Resource agents vs next/ra-api.ng #10

marxsk · 2018-01-10T13:18:02Z

In order to map inconsistencies, I'm creating this bug to follow what should be fixed:

remove element from every element as it is no longer valid for new versions
actions:
- optional attribute role: master/slave (rename to lowercase)
- rename validate-all to existing verify-all
- replace status with monitor (pcs handles "monitor" op specially, but (deprecated) "status" is very same pcs#76) (remove from OCF 2.x)
- new actions:
  - restart
  - reload
  - notify
  - methods
  - migrate_from, migrate_to (I propose renaming to migrate-from, migrate-to; to follow meta-data, verify-all)

@oalbrigt please comment what is useful

krig · 2018-01-10T13:25:46Z

verify-all vs. validate-all is a strange case. The document and most of the resource agents use validate-all (not all though), and the XML schema uses verify-all. Is one from rgmanager and the other from Linux-HA perhaps?

marxsk · 2018-01-10T13:28:06Z

I'm happy to switch to validate-all, we have it almost everywhere

marxsk · 2018-01-10T13:32:49Z

Should actions be marked with 'replaced-by' as parameters to properly rename migrate_to/migrate_from/status ?

oalbrigt · 2018-01-10T13:38:24Z

I guess we'll just update the case statements for the existing agents to e.g. "migrate-to|migrate_to" to avoid issues for users upgrading.

oalbrigt · 2018-01-10T13:41:17Z

...and update the metadata to only show the new actions.

kgaillot · 2018-01-16T15:58:43Z

More RA vs OCF1.0 inconsistencies to clear up:

For stateful (master/slave) clones, we need to standardize everything ... even the promote/demote/notify actions are not in the spec. I'd like to take the opportunity to change the terminology, and use "stateful" instead of "master/slave", "promoted" instead of "master", and "unpromoted" instead of "slave". It will be a good idea for RAs to accept both sets of terms for a long transition period, so maybe "MUST" for the new terminology and "MAY" or "SHOULD" for the old (we could follow that model for all renamed syntax, such as migrate-to/migrate_to).
We need to decide whether to bless the Pacemaker clone notification variables (OCF_RESKEY_CRM_meta_notify_type, etc.) or leave them implementation-defined. Similarly for the other special information that Pacemaker passes to agents (local node name, etc.). Standardizing them would be, well, more standard, but would guarantee divergence as implementations evolve, and would constrain any future alternate implementations to Pacemaker's current model. Leaving them implementation-defined means agents become implementation-specific, but that might be acceptable. If agents have a standard way of identifying the implementation, that would make it cleaner, e.g. if pacemaker do this else if newthing do that.

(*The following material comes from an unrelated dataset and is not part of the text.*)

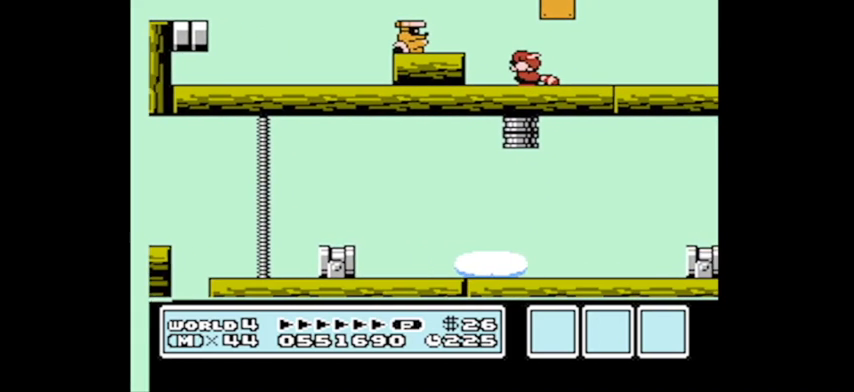
{"buttons": ["DPAD_RIGHT"], "events": [[134, "DPAD_RIGHT", "down"], [200, "DPAD_DOWN", "up"]]}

It would be easy for pacemaker to identify itself via an environment variable, but it would be more complicated to get all possible callers (pcs, crm, GUIs, administrator scripts, manual command-line, etc.) to do the same when they want the pacemaker behavior.
Location of agents and shell include files. The standard says OCF_ROOT=/usr/ocf and RAs in $OCF_ROOT/resource.d, with no mention of includes. In practice, everyone uses OCF_ROOT=/usr/lib/ocf with agents in $OCF_ROOT/resource.d and includes in $OCF_ROOT/lib. The FHS followed by many distros would suggest no OCF_ROOT, /usr/lib/ocf for includes and /usr/libexec/ocf for agents. My suggestion: the standard should leave the two locations implementation-defined, and RAs should use some standard environment variable (e.g. OCF_INC_DIR) for the include location when present, otherwise use their own built-in (implementation-defined) default. (That has some nice benefits such as allowing testing of includes in an alternate location such as a repo checkout.) The RA location could either be a single directory as now, or potentially a path (like /usr/libexec/ocf/resource.d:/usr/local/ocf/resource.d:~/ocf/resource.d).
The meaning of exit status codes should be clarified (and probably new ones added). The most glaring example is exit status 6 ("Program is not configured"). The interpretation that most RAs use, which seems more consistent with the standard wording, is that there is no usable service configuration on the local host (and thus is a host-specific error). However, Pacemaker currently interprets this as "the parameters passed to the agent are invalid", which is not host-specific but global to the cluster. We should have a clearly defined error code for each condition. Potential new exit codes include "promote failed but running unpromoted without problems" and "omg fence this host".
The reload action not only needs to be added to the standard, but clarified (and possibly separated into two commands). All known RAs that implement reload interpret it to mean "call the service's native functionality to reload its local configuration". However, Pacemaker interprets it to mean "reloadable parameters passed to the agent have changed". I think we need separate actions for each meaning. For the record, Andrew Beekhof believes two actions are unnecessary, RAs should just do both interpretations whenever reload is called.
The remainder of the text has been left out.